N8N facilitates the creation of these agents through its dedicated AI nodes. By using nodes for services like OpenAI's ChatGPT, Hugging Face models, or other custom AI APIs, you can build workflows that:

  • Automatically Summarize Incidents: A workflow can be triggered by a new incident ticket, use an AI node to summarize the ticket and related chat logs, and then post the summary to a communication channel.

  • Generate Root Cause Analysis: An agent could be built to analyze log data and incident reports to draft a preliminary root cause analysis report.

  • Automate Customer Support: An AI agent could analyze incoming support requests, classify their urgency, and generate an appropriate first-response message.

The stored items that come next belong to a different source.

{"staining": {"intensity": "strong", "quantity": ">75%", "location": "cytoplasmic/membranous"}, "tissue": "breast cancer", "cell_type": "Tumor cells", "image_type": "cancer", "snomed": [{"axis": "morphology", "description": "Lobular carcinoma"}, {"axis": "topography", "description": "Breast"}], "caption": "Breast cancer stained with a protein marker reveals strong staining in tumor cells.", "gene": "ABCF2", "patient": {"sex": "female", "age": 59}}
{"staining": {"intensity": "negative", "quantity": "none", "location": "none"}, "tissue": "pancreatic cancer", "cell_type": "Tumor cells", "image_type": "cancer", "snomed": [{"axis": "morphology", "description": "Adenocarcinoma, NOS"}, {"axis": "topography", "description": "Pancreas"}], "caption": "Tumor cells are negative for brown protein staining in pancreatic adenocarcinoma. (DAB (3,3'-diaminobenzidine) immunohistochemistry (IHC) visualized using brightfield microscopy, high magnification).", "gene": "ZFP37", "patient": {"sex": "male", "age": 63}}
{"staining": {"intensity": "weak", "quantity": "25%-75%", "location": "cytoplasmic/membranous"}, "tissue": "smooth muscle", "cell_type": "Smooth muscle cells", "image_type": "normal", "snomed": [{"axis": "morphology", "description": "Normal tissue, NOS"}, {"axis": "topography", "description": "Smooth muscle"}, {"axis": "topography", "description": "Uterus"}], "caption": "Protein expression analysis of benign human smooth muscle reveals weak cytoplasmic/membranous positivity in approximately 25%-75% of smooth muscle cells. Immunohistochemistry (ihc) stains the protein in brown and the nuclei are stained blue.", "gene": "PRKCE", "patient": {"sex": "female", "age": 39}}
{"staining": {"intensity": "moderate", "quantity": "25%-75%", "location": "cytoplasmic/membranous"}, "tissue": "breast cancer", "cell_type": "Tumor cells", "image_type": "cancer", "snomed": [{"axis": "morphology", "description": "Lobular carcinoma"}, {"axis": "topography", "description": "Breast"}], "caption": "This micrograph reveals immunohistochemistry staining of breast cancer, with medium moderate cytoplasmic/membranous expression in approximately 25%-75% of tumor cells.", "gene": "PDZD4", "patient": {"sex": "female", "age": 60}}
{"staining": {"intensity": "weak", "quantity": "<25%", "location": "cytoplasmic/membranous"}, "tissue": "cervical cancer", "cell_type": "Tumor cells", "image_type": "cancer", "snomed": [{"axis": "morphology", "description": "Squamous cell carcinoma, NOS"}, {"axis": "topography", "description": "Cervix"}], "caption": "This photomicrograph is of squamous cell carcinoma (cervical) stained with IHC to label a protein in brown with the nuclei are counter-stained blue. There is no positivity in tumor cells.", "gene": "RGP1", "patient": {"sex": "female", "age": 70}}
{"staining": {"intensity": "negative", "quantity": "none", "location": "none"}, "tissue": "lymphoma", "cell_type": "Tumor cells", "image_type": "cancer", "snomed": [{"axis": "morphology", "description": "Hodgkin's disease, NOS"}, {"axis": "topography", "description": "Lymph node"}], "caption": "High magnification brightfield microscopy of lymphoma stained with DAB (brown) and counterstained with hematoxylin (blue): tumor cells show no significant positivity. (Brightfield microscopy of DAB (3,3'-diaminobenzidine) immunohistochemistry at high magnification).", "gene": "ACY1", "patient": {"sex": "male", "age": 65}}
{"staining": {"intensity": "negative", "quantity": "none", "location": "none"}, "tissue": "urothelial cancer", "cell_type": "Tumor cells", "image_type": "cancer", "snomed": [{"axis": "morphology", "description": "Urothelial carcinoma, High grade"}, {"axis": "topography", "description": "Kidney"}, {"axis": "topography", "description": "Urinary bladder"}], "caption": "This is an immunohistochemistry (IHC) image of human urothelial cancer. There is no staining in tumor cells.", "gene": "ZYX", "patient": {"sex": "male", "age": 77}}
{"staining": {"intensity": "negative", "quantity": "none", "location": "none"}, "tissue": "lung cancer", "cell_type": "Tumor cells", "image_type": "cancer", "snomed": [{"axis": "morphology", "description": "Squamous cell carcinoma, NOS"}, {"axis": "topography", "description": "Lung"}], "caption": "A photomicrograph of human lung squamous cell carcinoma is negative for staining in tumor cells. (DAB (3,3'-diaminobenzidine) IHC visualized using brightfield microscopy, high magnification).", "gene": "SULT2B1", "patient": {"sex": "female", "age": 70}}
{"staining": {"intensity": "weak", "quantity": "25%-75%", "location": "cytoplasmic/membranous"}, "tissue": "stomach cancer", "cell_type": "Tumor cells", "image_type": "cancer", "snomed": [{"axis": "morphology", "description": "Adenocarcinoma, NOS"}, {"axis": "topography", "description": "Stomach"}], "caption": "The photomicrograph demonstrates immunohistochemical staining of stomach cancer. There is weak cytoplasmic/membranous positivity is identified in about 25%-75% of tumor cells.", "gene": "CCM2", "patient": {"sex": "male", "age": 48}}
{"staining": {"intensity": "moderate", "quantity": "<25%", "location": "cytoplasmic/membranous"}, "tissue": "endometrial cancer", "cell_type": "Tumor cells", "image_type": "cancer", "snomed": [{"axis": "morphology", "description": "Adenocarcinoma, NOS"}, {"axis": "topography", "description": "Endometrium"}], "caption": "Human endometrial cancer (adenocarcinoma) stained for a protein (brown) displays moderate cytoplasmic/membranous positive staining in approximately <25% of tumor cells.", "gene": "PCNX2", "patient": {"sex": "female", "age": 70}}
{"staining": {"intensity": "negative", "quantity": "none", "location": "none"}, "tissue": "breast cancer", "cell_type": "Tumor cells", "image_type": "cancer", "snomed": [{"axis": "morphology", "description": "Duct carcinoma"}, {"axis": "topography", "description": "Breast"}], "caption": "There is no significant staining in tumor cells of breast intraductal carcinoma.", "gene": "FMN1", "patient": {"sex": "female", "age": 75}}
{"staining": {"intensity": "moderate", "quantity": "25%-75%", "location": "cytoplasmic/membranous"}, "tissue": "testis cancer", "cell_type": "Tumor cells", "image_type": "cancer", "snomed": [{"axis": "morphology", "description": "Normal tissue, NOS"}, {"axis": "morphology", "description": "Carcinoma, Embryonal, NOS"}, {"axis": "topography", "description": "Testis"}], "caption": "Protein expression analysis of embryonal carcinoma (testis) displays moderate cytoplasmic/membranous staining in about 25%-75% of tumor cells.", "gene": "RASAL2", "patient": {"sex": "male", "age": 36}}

These AI nodes can be seamlessly integrated with other standard nodes, allowing you to create a powerful chain of command: Trigger -> Data Transformation -> AI Node -> Action Node.

4. Understanding Trigger Nodes in N8n for Event-Driven Workflows

Trigger nodes are the foundation of any event-driven automation. They are always the first node in a workflow and dictate when the workflow will run. Choosing the correct trigger is crucial for building effective and responsive runbooks.

For an IT operations team, common trigger nodes include:

  • Webhook Trigger: This is one of the most powerful and common triggers. It provides a unique URL that can be called by an external service (e.g., a monitoring system like Prometheus or a cloud provider's alert system). When a call is received, the workflow is instantly triggered, allowing for real-time response to alerts.

  • Email Trigger: This node monitors an email inbox and triggers a workflow whenever a new email is received that matches a set of criteria. This is useful for automating responses to email-based alerts from legacy systems or for creating tickets from user-reported issues.

  • Cron Trigger: This node triggers a workflow on a predefined schedule (e.g., every day at 3:00 AM, every 15 minutes, or on the first of every month). This is perfect for automating routine maintenance tasks, daily health checks, or generating scheduled reports.

  • Service-Specific Triggers: N8N provides dedicated triggers for hundreds of services. For an IT team, these might include a Jira Trigger (to start a workflow when a new issue is created), a PagerDuty Trigger (for new incidents), or a GitHub Trigger (for new code commits or issues).